What to expect from an innovation
The role of price and parent brand
The average launch reaches about 1% of category buyers
We tracked the performance of all launches in the BG20 universe (some 90 categories) in one country over three years. Within the first quarter after launching, the average launch reaches 0.39% of category buyers. The number of additional buyers that the launch reaches after each additional quarter in the market declines continuously (0.25% of category buyers in Q2 vs 0.18% in Q4), with the average launch just exceeding 1% of category buyers after a year. Fewer than 1 in 10 launches reach 3% within a year. However – some of that variation can be explained: the power of the parent brand, the launch price and category characteristics make a difference (please revisit next week’s pick of the week for more details).
The larger the launching brand, the better the launch performs
Not all launches are created equal.
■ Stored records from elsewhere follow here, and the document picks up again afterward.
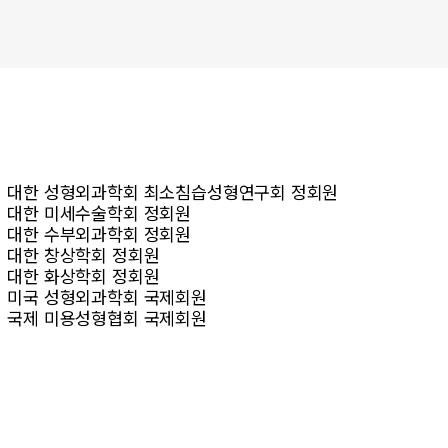
대한 성형외과학회 최소침습성형연구회 정회원
대한 미세수술학회 정회원
대한 수부외과학회 정회원
대한 창상학회 정회원
대한 화상학회 정회원
미국 성형외과학회 국제회원
상처봉합/치료
국제 미용성형협회 국제회원
열상/찰과상/재봉합
상처봉합/치료 FAQ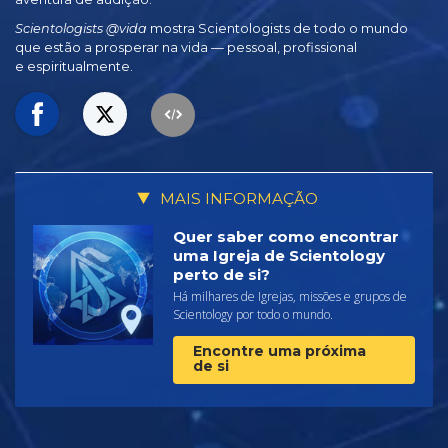
Scientologists @vida
mostra Scientologists de todo o mundo
que estão a prosperar
na vida —
pessoal, profissional
e espiritualmente.
MAIS INFORMAÇÃO
Quer saber como encontrar
uma Igreja de Scientology
perto de si?
Há milhares de Igrejas, missões e grupos de
Scientology por todo o mundo.
Encontre uma próxima
de si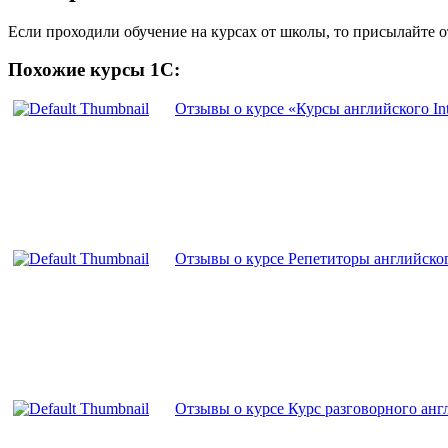
Если проходили обучение на курсах от школы, то присылайте 
Похожие курсы 1С:
Отзывы о курсе «Курсы английского Int
Отзывы о курсе Репетиторы английског
Отзывы о курсе Курс разговорного анг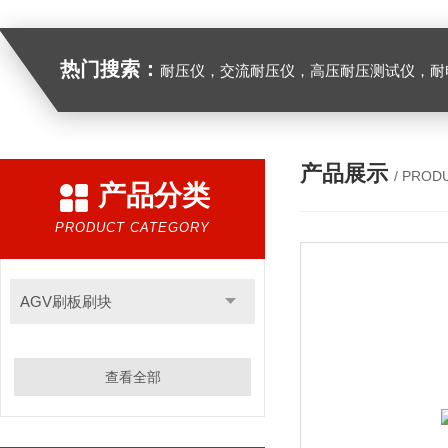
热门搜索：
耐压仪，交流耐压仪，高压耐压测试仪，耐
产品展示
/ PROD
产品分类
PRODUCT CATEGORY
AGV刷板刷块
查看全部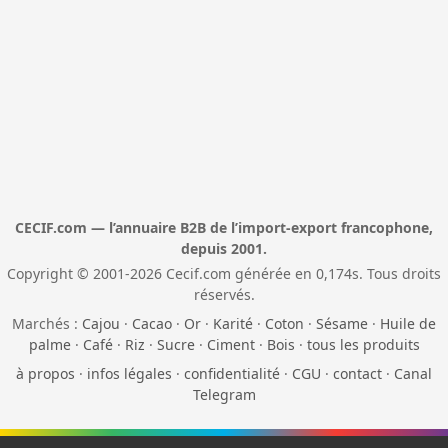
CECIF.com — l’annuaire B2B de l’import-export francophone,
depuis 2001.
Copyright © 2001-2026 Cecif.com générée en 0,174s. Tous droits
réservés.
Marchés :
Cajou
·
Cacao
·
Or
·
Karité
·
Coton
·
Sésame
·
Huile de
palme
·
Café
·
Riz
·
Sucre
·
Ciment
·
Bois
·
tous les produits
à propos
·
infos légales
·
confidentialité
·
CGU
·
contact
·
Canal
Telegram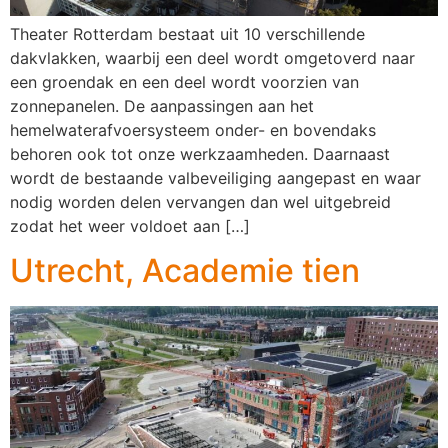
Theater Rotterdam bestaat uit 10 verschillende
dakvlakken, waarbij een deel wordt omgetoverd naar
een groendak en een deel wordt voorzien van
zonnepanelen. De aanpassingen aan het
hemelwaterafvoersysteem onder- en bovendaks
behoren ook tot onze werkzaamheden. Daarnaast
wordt de bestaande valbeveiliging aangepast en waar
nodig worden delen vervangen dan wel uitgebreid
zodat het weer voldoet aan […]
Utrecht, Academie tien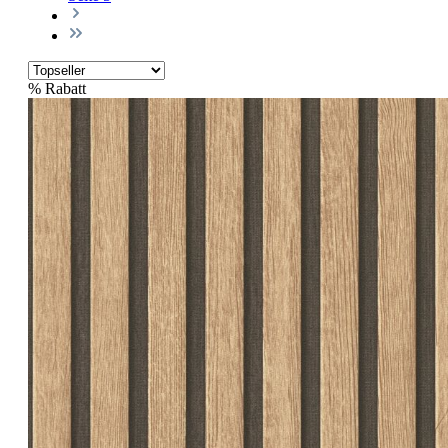
%
Rabatt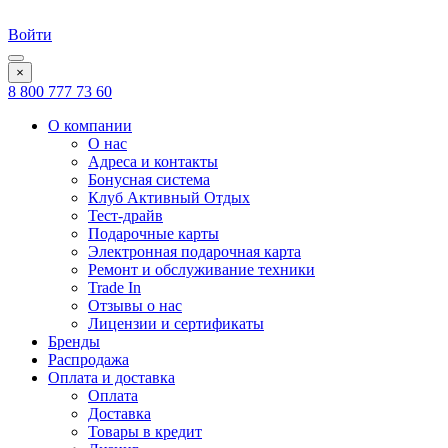
Войти
×
8 800 777 73 60
О компании
О нас
Адреса и контакты
Бонусная система
Клуб Активный Отдых
Тест-драйв
Подарочные карты
Электронная подарочная карта
Ремонт и обслуживание техники
Trade In
Отзывы о нас
Лицензии и сертификаты
Бренды
Распродажа
Оплата и доставка
Оплата
Доставка
Товары в кредит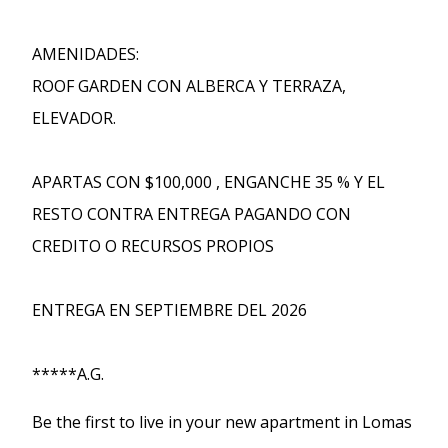
AMENIDADES:
ROOF GARDEN CON ALBERCA Y TERRAZA,
ELEVADOR.
APARTAS CON $100,000 , ENGANCHE 35 % Y EL
RESTO CONTRA ENTREGA PAGANDO CON
CREDITO O RECURSOS PROPIOS
ENTREGA EN SEPTIEMBRE DEL 2026
*****A.G.
Be the first to live in your new apartment in Lomas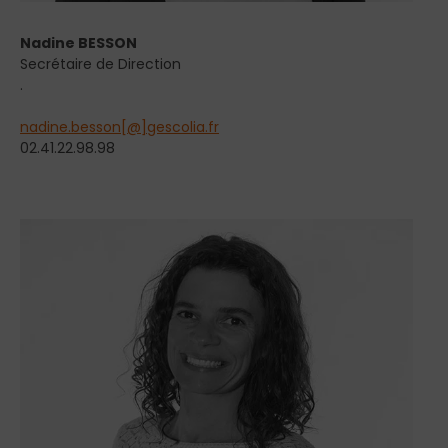
Nadine BESSON
Secrétaire de Direction
.
nadine.besson[@]gescolia.fr
02.41.22.98.98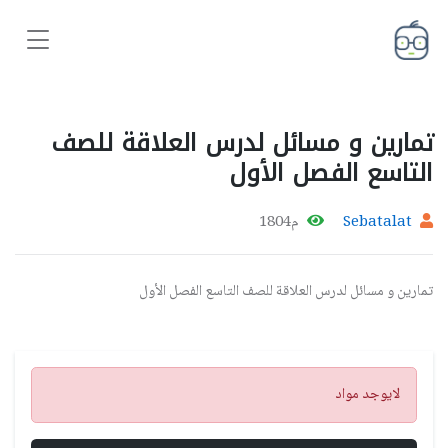
تمارين و مسائل لدرس العلاقة للصف
التاسع الفصل الأول
Sebatalat
م1804
تمارين و مسائل لدرس العلاقة للصف التاسع الفصل الأول
تنبيه
لايوجد مواد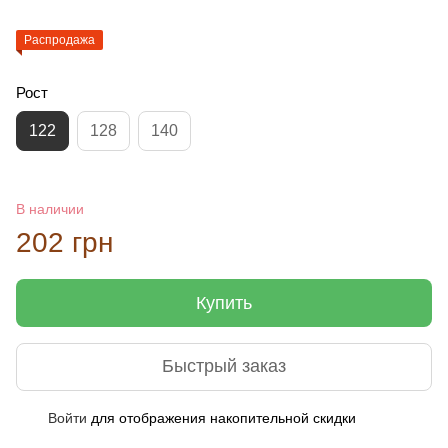
Распродажа
Рост
122
128
140
В наличии
202 грн
Купить
Быстрый заказ
Войти
для отображения накопительной скидки
%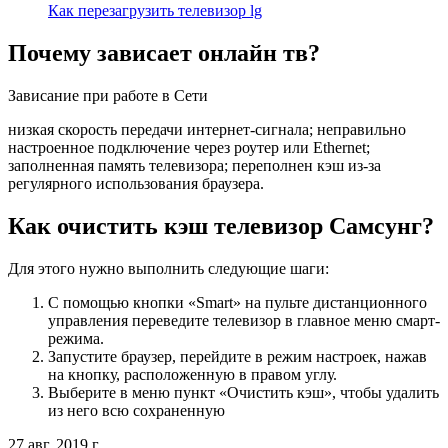
Как перезагрузить телевизор lg
Почему зависает онлайн тв?
Зависание при работе в Сети
низкая скорость передачи интернет-сигнала; неправильно
настроенное подключение через роутер или Ethernet;
заполненная память телевизора; переполнен кэш из-за
регулярного использования браузера.
Как очистить кэш телевизор Самсунг?
Для этого нужно выполнить следующие шаги:
С помощью кнопки «Smart» на пульте дистанционного
управления переведите телевизор в главное меню смарт-
режима.
Запустите браузер, перейдите в режим настроек, нажав
на кнопку, расположенную в правом углу.
Выберите в меню пункт «Очистить кэш», чтобы удалить
из него всю сохраненную
27 авг. 2019 г.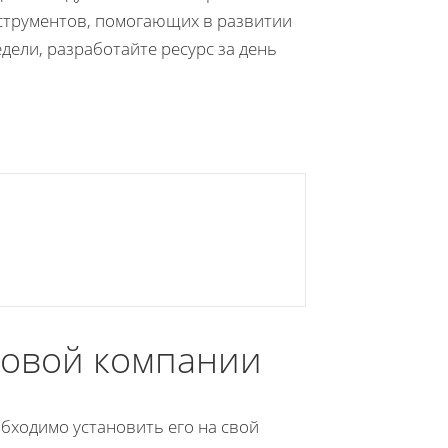
нструментов, помогающих в развитии
едели, разработайте ресурс за день
говой компании
обходимо установить его на свой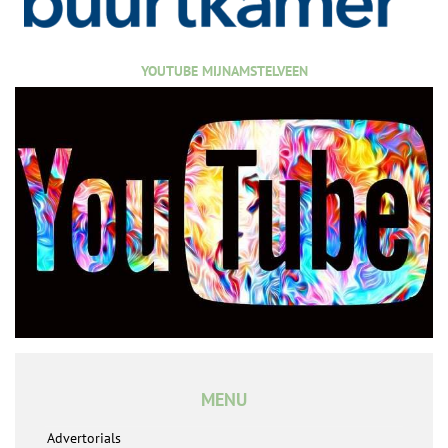
YOUTUBE MIJNAMSTELVEEN
MENU
Advertorials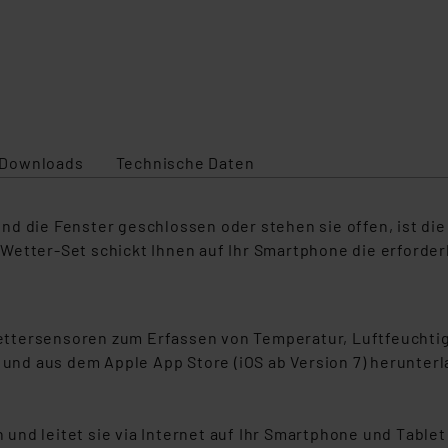
Downloads
Technische Daten
d die Fenster geschlossen oder stehen sie offen, ist die
Wetter-Set schickt Ihnen auf Ihr Smartphone die erforder
ttersensoren zum Erfassen von Temperatur, Luftfeuchtig
) und aus dem Apple App Store (iOS ab Version 7) herunter
und leitet sie via Internet auf Ihr Smartphone und Table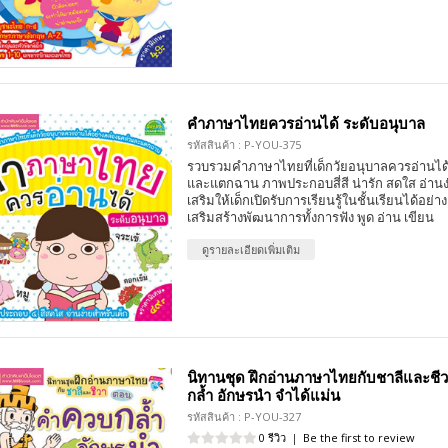
คำภาษาไทยควรอ่านได้ ระดับอนุบาล
รหัสสินค้า : P-YOU-375
รวบรวมคำภาษาไทยที่เด็กวัยอนุบาลควรอ่านได้
และแตกฉาน ภาพประกอบสี่สี น่ารัก สดใส อ่านง่
เสริมให้เด็กเปิดรับการเรียนรู้ในชั้นเรียนได้อย่
เสริมสร้างพัฒนาการทั้งการฟัง พูด อ่าน เขียน
ดูรายละเอียดเพิ่มเติม
นิทานชุด ฝึกอ่านภาษาไทยกับชาลีและช
กล้ำ อักษรนำ จำได้แม่น
รหัสสินค้า : P-YOU-327
0 รีวิว
|
Be the first to review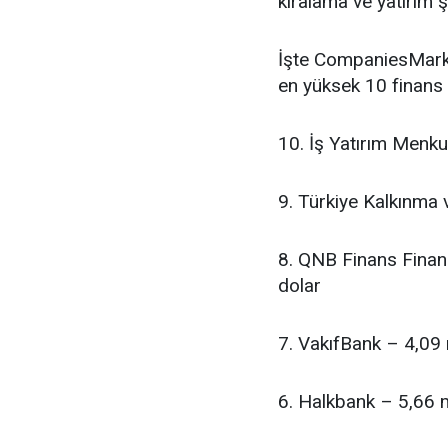
kiralama ve yatırım şi
İşte CompaniesMarke
en yüksek 10 finans 
10. İş Yatırım Menku
9. Türkiye Kalkınma 
8. QNB Finans Finan
dolar
7. VakıfBank – 4,09 
6. Halkbank – 5,66 m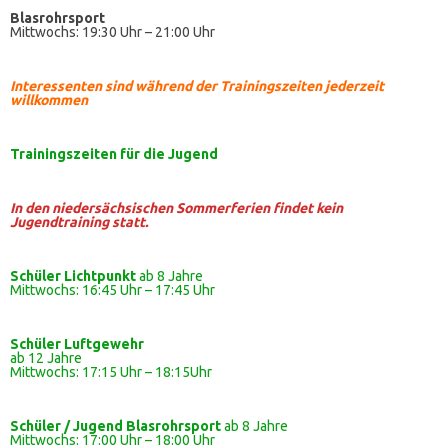
Blasrohrsport
Mittwochs: 19:30 Uhr – 21:00 Uhr
Interessenten sind während der Trainingszeiten jederzeit
willkommen
Trainingszeiten
für die Jugend
In den niedersächsischen Sommerferien findet kein
Jugendtraining statt.
Schüler Lichtpunkt
ab 8 Jahre
Mittwochs: 16:45 Uhr – 17:45 Uhr
Schüler
Luftgewehr
ab 12 Jahre
Mittwochs: 17:15 Uhr – 18:15Uhr
Schüler / Jugend Blasrohrsport
ab 8 Jahre
Mittwochs: 17:00 Uhr – 18:00 Uhr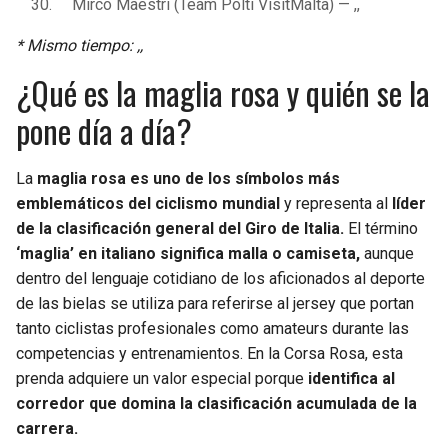
Mirco Maestri (Team Polti VisitMalta) — ,,
* Mismo tiempo: ,,
¿Qué es la maglia rosa y quién se la
pone día a día?
La
maglia rosa es uno de los símbolos más
emblemáticos del ciclismo mundial
y representa al
líder
de la clasificación general del Giro de Italia.
El término
‘maglia’ en italiano significa malla o camiseta,
aunque
dentro del lenguaje cotidiano de los aficionados al deporte
de las bielas se utiliza para referirse al jersey que portan
tanto ciclistas profesionales como amateurs durante las
competencias y entrenamientos. En la Corsa Rosa, esta
prenda adquiere un valor especial porque
identifica al
corredor que domina la clasificación acumulada de la
carrera.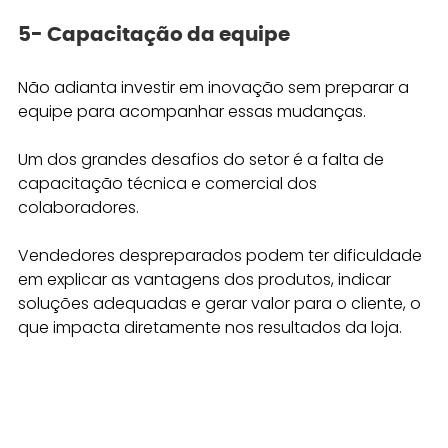
5- Capacitação da equipe
Não adianta investir em inovação sem preparar a 
equipe para acompanhar essas mudanças. 
Um dos grandes desafios do setor é a falta de 
capacitação técnica e comercial dos 
colaboradores.
Vendedores despreparados podem ter dificuldade 
em explicar as vantagens dos produtos, indicar 
soluções adequadas e gerar valor para o cliente, o 
que impacta diretamente nos resultados da loja.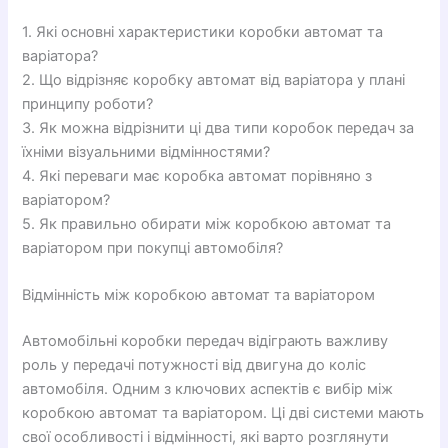
1. Які основні характеристики коробки автомат та
варіатора?
2. Що відрізняє коробку автомат від варіатора у плані
принципу роботи?
3. Як можна відрізнити ці два типи коробок передач за
їхніми візуальними відмінностями?
4. Які переваги має коробка автомат порівняно з
варіатором?
5. Як правильно обирати між коробкою автомат та
варіатором при покупці автомобіля?
Відмінність між коробкою автомат та варіатором
Автомобільні коробки передач відіграють важливу
роль у передачі потужності від двигуна до коліс
автомобіля. Одним з ключових аспектів є вибір між
коробкою автомат та варіатором. Ці дві системи мають
свої особливості і відмінності, які варто розглянути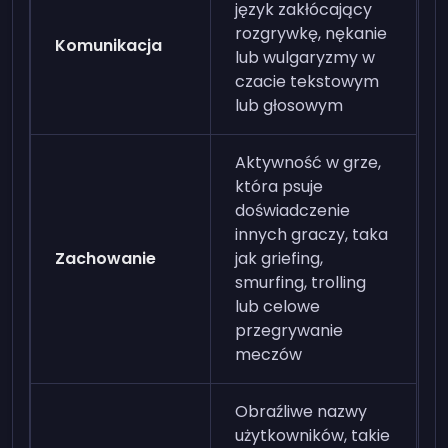
język zakłócający
rozgrywkę, nękanie
Komunikacja
lub wulgaryzmy w
czacie tekstowym
lub głosowym
Aktywność w grze,
która psuje
doświadczenie
innych graczy, taka
Zachowanie
jak griefing,
smurfing, trolling
lub celowe
przegrywanie
meczów
Obraźliwe nazwy
użytkowników, takie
A launch from a powerful parent brand performs better than a launch from a less powerful parent brand. The former will certainly enjoy an edge when it comes to shopper salience and distribution and most likely also with respect to communication support. A brand with more than 20% market share can expect its launches to reach four times as many buyers as a brand that captures less than 1% share.
The higher the price of the launch, the less reach can be expected
Premium launches pose a higher barrier for shopper adoption. Obviously, buying an unknown entity poses a certain level of risk to begin with – and a higher price increases that perceived risk. Launches that are priced below the category average outperform launches that are priced at least twice as expensive as the category average by a factor of 1.5.